### STUDY TEXT
I had a plastic model on my back. Now he's resin, and getting a little too heavy to carry.


----------



## Lloyd Collins (Sep 25, 2004)

I like to build models because of the glue......bRiGhT CoLoRs.....my figures are moovving....


----------



## eradicator178 (Sep 3, 2008)

*30 Years*

I have been building and collecting models for over 30 years now. I have probably 23 projects in different stages of construction. But occasionally I do get one finished!! :thumbsup:


----------



## Owen E Oulton (Jan 6, 2012)

markcan said:


> I had a plastic model on my back. Now he's resin, and getting a little too heavy to carry.


That's what happens when the monkey on your back turns out to be King Kong.


----------



## Lloyd Collins (Sep 25, 2004)




----------



## markcan (Jan 28, 2013)

Owen E Oulton said:


> That's what happens when the monkey on your back turns out to be King Kong.


Wouldn't have been so bad if he hadn't been 1:1 scale.


----------



## Lloyd Collins (Sep 25, 2004)

Does watching NASA films and building model rockets at the same time count as an addiction?


----------



## robn1 (Nov 17, 2012)

That depends on what you "do" with the rockets once completed.


----------



## finaprint (Jan 29, 2006)
######
• WORK REQUEST A
According to the forum thread, for how long has eradicator178 been building and collecting models?
• WORK REQUEST B
In the forum thread, rewrite the paragraph beginning "I have been building and collecting models" as a shorter version that keeps its main facts.
• WORK REQUEST C
Print the part of the forum thread from "## markcan (Jan" to "been 1:1 scale.".
### SUPPLIED MATERIAL
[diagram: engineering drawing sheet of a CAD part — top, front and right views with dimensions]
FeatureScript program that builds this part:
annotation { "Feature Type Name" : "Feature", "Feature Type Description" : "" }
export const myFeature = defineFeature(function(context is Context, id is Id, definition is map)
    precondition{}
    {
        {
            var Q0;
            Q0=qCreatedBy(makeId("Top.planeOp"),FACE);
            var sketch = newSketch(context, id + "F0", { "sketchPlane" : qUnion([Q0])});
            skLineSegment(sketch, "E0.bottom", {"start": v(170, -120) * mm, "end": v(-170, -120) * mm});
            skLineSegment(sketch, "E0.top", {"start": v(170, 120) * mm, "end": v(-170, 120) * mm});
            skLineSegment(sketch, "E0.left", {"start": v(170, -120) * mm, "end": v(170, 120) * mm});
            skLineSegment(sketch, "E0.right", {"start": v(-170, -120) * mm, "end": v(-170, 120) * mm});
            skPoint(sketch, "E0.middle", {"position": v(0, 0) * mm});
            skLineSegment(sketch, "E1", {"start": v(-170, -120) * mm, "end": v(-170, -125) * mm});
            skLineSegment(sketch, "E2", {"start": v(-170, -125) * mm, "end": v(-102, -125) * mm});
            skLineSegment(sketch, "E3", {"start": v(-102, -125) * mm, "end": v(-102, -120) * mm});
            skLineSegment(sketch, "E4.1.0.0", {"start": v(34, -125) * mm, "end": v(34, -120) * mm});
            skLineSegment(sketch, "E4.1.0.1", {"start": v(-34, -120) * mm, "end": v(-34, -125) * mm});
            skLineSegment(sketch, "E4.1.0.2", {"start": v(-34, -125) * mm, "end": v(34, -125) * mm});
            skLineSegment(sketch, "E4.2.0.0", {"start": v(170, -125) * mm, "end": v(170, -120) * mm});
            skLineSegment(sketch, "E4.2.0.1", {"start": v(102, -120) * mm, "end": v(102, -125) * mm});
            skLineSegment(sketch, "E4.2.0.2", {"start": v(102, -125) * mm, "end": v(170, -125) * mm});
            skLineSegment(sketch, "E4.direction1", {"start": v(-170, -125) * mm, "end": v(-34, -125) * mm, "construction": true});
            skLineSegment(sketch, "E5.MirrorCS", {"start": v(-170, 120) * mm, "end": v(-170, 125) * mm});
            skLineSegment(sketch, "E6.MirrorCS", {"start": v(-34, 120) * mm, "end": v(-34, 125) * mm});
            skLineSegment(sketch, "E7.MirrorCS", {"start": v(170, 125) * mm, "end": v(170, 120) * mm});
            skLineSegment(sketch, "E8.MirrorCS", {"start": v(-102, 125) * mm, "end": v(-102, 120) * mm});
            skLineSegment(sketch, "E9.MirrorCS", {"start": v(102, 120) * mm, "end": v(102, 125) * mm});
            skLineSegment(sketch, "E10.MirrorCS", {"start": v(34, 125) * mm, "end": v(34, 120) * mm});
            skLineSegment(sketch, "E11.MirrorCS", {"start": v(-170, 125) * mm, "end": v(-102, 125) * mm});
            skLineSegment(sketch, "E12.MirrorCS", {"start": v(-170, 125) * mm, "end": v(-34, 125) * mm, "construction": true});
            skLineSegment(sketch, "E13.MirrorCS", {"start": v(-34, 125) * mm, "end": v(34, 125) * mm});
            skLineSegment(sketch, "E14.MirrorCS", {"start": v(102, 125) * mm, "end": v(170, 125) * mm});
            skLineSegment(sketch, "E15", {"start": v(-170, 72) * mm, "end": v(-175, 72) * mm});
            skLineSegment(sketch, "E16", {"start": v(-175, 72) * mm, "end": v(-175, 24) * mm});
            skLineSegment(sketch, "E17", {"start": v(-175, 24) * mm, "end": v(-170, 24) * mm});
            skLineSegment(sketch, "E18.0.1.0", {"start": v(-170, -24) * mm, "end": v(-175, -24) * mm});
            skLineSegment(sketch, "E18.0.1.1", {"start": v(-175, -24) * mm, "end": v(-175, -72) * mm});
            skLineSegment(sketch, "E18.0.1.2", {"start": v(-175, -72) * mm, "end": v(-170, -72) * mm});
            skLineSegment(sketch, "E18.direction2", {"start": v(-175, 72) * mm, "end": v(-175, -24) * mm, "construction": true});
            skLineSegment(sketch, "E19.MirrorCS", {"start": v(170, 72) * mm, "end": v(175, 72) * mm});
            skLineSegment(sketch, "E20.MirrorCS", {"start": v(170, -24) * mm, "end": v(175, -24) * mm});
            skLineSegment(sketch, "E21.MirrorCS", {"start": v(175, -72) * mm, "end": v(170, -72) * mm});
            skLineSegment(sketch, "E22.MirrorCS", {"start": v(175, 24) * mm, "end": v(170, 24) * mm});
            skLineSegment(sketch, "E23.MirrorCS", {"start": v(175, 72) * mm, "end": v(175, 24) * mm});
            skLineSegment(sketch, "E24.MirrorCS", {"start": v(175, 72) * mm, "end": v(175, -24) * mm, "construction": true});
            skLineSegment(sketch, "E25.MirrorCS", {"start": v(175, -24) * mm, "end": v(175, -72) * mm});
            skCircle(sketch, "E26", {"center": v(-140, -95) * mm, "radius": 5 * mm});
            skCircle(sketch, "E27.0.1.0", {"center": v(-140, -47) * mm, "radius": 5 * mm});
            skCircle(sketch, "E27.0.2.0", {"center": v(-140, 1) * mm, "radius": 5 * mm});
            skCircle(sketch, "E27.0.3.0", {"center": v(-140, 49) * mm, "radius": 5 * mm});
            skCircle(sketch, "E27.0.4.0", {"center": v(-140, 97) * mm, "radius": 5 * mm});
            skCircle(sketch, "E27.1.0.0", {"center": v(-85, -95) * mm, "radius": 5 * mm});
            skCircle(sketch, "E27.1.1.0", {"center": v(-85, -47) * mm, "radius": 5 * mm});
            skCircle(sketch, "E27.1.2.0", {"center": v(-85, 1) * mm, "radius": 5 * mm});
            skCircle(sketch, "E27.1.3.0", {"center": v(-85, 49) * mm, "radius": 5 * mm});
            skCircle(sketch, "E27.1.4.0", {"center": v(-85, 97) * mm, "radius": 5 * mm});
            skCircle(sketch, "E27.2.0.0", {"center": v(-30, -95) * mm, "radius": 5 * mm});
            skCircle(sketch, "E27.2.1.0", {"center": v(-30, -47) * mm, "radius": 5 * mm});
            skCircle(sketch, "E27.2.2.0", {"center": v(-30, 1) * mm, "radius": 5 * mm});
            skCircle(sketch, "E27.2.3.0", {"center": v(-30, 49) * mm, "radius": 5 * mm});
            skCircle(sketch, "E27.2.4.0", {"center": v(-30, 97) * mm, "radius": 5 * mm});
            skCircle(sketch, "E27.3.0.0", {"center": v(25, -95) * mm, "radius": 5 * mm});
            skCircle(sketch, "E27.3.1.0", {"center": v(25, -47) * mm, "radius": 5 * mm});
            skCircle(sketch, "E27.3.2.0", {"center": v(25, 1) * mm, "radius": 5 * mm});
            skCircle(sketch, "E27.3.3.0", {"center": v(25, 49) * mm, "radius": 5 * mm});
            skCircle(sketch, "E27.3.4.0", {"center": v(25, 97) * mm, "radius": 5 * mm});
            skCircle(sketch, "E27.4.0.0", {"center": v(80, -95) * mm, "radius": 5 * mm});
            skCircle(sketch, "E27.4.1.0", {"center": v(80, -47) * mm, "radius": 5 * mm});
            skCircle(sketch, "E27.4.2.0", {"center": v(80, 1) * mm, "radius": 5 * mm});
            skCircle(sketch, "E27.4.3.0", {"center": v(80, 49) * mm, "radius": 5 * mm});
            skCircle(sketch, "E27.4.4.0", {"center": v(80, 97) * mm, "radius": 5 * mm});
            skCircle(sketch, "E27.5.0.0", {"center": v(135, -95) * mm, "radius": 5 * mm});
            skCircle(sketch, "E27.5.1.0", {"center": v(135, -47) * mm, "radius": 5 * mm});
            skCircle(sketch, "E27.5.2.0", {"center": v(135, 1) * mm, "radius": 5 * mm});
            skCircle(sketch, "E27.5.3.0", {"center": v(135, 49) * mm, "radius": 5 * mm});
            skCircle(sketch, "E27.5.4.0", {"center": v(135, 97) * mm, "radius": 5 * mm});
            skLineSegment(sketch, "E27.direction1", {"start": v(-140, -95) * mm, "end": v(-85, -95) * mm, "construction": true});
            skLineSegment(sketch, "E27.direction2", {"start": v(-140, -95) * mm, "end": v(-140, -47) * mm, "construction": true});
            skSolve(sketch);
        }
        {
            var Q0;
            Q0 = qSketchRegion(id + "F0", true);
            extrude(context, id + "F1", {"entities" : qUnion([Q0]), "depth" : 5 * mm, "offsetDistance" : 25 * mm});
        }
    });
######
• ANSWER A
For over 30 years.

• ANSWER B
I have built and collected models for over 30 years, have about 23 projects at various stages, and occasionally finish one.

• ANSWER C
## markcan (Jan 28, 2013)

Owen E Oulton said:


> That's what happens when the monkey on your back turns out to be King Kong.


Wouldn't have been so bad if he hadn't been 1:1 scale.